Collars on MIAX hedge an existing long MIAX stock position; the long put sets a floor while the short call finances it, often run as a near-zero-cost hedge during expected volatility windows.

MIAX thesis for this collar

The market-implied 1-standard-deviation range for MIAX extends from approximately $30.65 on the downside to $43.15 on the upside. A MIAX collar hedges an existing long MIAX position with a protective put while financing the put cost via a short call; when the premiums roughly offset, the collar acts as a near-zero-cost insurance band around the current spot. Current MIAX IV rank near 7.34% sits in the lower third of its 1-year distribution, where IV often re-expands toward the mean; this favors premium-buying structures and disadvantages premium-selling structures on MIAX at 59.10%. As a Financial Services name, MIAX options can move on sector-level news flow (peer earnings, regulatory updates, industry-specific macro data) in addition to MIAX-specific events.

MIAX collar positions are structurally neutral (protective); the modeled P&L assumes European-style exercise at expiration and ignores early assignment, transaction costs, dividends paid before expiry on the stock leg (when present), and the bid-ask spread on the listed chain. MIAX positions also carry Financial Services sector concentration risk; news flow inside the sector (peer earnings, regulatory shifts, supply-chain headlines) can move MIAX alongside the broader basket even when MIAX-specific fundamentals are unchanged. Always rebuild the position from current MIAX chain quotes before placing a trade.

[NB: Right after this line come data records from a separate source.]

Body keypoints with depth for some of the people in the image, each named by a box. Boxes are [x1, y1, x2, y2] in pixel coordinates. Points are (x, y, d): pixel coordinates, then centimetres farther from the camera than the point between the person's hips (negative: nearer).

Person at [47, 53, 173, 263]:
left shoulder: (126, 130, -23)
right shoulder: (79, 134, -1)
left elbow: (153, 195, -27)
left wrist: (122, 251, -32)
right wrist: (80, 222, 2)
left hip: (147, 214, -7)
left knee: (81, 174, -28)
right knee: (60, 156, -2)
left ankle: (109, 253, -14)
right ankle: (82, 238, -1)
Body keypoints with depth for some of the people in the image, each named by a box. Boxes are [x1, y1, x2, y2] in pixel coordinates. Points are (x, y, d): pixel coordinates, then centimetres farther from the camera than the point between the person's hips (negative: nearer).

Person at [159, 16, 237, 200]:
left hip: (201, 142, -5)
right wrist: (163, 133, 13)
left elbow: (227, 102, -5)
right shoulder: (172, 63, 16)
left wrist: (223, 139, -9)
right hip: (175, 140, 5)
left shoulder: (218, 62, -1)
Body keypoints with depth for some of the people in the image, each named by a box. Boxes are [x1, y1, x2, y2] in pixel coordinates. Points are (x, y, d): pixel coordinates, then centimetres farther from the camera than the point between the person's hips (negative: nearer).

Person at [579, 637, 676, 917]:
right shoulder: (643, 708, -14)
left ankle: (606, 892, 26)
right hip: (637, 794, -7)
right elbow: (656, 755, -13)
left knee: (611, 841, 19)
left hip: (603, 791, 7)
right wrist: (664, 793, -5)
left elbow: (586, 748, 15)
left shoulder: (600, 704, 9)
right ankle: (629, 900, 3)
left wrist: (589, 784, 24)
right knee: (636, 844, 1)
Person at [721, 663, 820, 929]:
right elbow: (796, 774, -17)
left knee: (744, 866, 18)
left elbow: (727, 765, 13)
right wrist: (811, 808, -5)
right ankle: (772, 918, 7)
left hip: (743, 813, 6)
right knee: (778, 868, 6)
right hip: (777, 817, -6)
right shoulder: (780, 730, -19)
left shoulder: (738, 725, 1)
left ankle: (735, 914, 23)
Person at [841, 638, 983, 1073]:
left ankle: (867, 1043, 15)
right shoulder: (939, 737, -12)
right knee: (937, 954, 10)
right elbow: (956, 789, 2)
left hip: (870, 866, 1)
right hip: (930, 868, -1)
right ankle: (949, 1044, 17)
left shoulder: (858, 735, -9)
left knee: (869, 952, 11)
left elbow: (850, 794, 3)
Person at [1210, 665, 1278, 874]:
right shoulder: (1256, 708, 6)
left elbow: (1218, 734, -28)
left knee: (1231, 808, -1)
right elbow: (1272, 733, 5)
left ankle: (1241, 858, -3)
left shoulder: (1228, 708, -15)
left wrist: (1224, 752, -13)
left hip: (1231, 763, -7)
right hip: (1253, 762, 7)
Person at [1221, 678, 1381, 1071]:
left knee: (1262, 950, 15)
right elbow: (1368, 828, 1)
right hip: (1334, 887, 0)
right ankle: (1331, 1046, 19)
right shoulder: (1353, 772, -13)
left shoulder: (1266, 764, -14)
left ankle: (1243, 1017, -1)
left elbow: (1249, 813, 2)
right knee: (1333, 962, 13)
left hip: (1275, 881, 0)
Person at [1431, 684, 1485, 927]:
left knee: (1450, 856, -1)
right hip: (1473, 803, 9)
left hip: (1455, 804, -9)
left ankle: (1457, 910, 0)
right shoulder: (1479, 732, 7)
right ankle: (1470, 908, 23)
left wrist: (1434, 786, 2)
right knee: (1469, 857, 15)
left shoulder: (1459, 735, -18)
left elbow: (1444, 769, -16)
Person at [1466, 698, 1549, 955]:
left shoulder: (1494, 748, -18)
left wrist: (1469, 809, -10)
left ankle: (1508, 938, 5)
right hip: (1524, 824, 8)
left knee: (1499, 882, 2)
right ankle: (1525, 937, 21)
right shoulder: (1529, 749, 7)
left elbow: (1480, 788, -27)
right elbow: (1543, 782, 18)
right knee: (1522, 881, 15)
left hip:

Frequently asked questions

What is a collar on MIAX?
A collar on MIAX is the collar strategy applied to MIAX (stock). The strategy is structurally neutral (protective): A collar pairs long stock with a protective out-of-the-money put financed by a short out-of-the-money call, capping both tails of the position around the current spot. With MIAX stock trading near $36.90, the strikes shown on this page are snapped to the nearest listed MIAX chain strike and the premiums come straight from the end-of-day bid/ask midpoint.
How are MIAX collar max profit and max loss calculated?
Max profit roughly equals short-call strike minus cost basis plus net premium; max loss roughly equals cost basis minus long-put strike minus net premium. Breakeven shifts by the net premium. For the MIAX collar priced from the end-of-day chain at a 30-day expiry (ATM IV 59.10%), the computed maximum profit is unbounded per contract and the computed maximum loss is unbounded per contract. Live intraday quotes will differ as the chain moves through the trading session.
What is the breakeven for a MIAX collar?
The breakeven for the MIAX collar priced on this page is no defined breakeven on the modeled curve at expiration, derived from end-of-day chain premiums. Breakeven is the underlying price at which the strategy's P&L crosses zero ignoring transaction costs and assignment risk. The current MIAX market-implied 1-standard-deviation expected move is approximately 16.94%; if the move sits well outside the breakeven distance, the structure's risk-reward becomes correspondingly tighter.
When should you consider a collar on MIAX?
Collars on MIAX hedge an existing long MIAX stock position; the long put sets a floor while the short call finances it, often run as a near-zero-cost hedge during expected volatility windows.
How does current MIAX implied volatility affect this collar?
MIAX ATM IV is at 59.10% with IV rank near 7.34%, which is on the low end of its 1-year range. Premium-buying structures (long call, long put, debit spreads) are relatively cheap in this regime; premium-selling structures collect less credit per unit risk.